Environmental Research Letters (Jan 2012)

Life cycle analysis of geothermal power generation with supercritical carbon dioxide

  • Edward D Frank,
  • John L Sullivan,
  • Michael Q Wang

DOI
https://doi.org/10.1088/1748-9326/7/3/034030
Journal volume & issue
Vol. 7, no. 3
p. 034030

Abstract

Read online

Life cycle analysis methods were employed to model the greenhouse gas emissions and fossil energy consumption associated with geothermal power production when supercritical carbon dioxide (scCO _2 ) is used instead of saline geofluids to recover heat from below ground. Since a significant amount of scCO _2 is sequestered below ground in the process, a constant supply is required.

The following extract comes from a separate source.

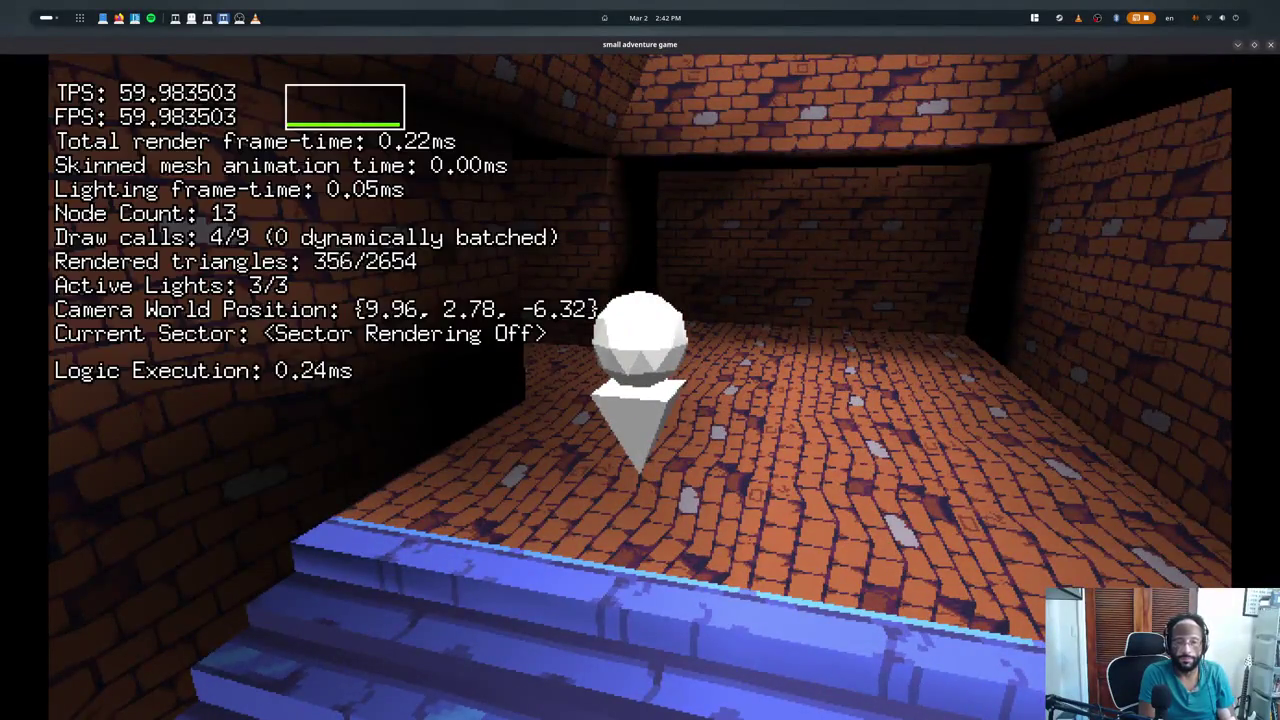
key("F1")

We therefore combined the scCO _2 geothermal power plant with an upstream coal power plant that captured a portion of its CO _2 emissions, compressed it to scCO _2 , and transported the scCO _2 by pipeline to the geothermal power plant. Emissions and energy consumption from all operations spanning coal mining and plant construction through power production were considered, including increases in coal use to meet steam demand for the carbon capture. The results indicated that the electricity produced by the geothermal plant more than balanced the increase in energy use resulting from carbon capture at the coal power plant. The effective heat rate (BTU coal per total kW h of electricity generated, coal plus geothermal) was comparable to that of traditional coal, but the ratio of life cycle emissions from the combined system to that of traditional coal was 15% when 90% carbon capture efficiency was assumed and when leakage from the surface was neglected. Contributions from surface leakage were estimated with a simple model for several hypothetical surface leakage rates.